Our study has several limitations. First, we gathered our data through a longitudinal study, which provides valuable insights over time. While there are statistical models designed to handle longitudinal data structures32, it has proven challenging to accurately reconstruct each participant's incubation and infectious periods. This information is crucial for informing an appropriate chain binomial model. In our analytical approach, we had to simplify the data by collapsing it over time, essentially mimicking a cross-sectional design. We utilized cumulative time-related information as the input for our model. Regrettably, this simplification leads to less precise estimates compared to what could be achieved with a more detailed longitudinal analysis23. Second, our cohort study was subject to some selection bias in the form of non-random losses-to-follow-up: females and older participants were more likely to be retained in the study. Third, we have used a combination of available proxies/biomarkers of COVID-19 infection to define the outcome of interest, following a hierarchical order as described in the methods. Therefore, we were not able to precisely define the timing of infection or the duration of infectiousness. Fourth, we found a lack of protective association between adherence to social distancing measures and risk of extra-household transmission that may have resulted from reporting bias given the face-to-face format of our interviews, with individuals likely overestimating their adherence33.

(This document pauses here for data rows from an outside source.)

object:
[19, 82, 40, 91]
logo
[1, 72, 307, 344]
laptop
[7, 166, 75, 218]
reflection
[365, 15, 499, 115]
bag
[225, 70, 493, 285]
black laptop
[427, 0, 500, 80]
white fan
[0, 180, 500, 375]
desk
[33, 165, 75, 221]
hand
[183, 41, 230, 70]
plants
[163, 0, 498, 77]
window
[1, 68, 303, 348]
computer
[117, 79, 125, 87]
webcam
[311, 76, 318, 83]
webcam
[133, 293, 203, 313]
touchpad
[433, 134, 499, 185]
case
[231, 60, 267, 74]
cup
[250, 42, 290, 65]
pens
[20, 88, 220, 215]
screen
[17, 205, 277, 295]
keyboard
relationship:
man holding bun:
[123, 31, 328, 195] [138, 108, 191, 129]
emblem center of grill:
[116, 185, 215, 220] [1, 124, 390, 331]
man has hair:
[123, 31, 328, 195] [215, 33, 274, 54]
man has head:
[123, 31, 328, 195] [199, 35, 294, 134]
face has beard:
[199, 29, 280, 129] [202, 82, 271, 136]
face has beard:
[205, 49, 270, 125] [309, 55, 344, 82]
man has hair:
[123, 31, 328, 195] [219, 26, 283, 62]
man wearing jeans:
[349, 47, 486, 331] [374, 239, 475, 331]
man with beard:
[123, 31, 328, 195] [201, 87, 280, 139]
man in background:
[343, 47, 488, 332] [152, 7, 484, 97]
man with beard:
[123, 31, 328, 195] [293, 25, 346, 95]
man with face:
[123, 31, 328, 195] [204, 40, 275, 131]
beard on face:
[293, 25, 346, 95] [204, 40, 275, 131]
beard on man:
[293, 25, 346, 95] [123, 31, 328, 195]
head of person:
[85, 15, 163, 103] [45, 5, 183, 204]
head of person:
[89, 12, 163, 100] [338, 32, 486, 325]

A strength of our analysis was the methodological approach that allowed the estimation of the relative contribution of within-household and extra-household exposures in COVID-19 transmission. In addition, we combined the results of consecutive molecular and immunological tests (regardless of symptoms) and major clinical symptoms to ensure high sensitivity and specificity in detecting the outcome.
In conclusion, our study provides important insights into COVID-19 household and community transmission in a highly vulnerable population residing in precarious and overcrowded households in a community that struggled to adhere to lockdown policies and social distancing measures. Compared to prior studies, the much higher extra-household infection risk highlights the extreme social vulnerability of these populations and the need for tailored strategies to mitigate and assist these communities during the emergency of a new transmissible infectious disease. Cash transfer programs can help by providing some level of financial security and, as such, permitting social distancing, whereas prioritizing vaccination of the most socially vulnerable could also protect these individuals and reduce widespread community transmission.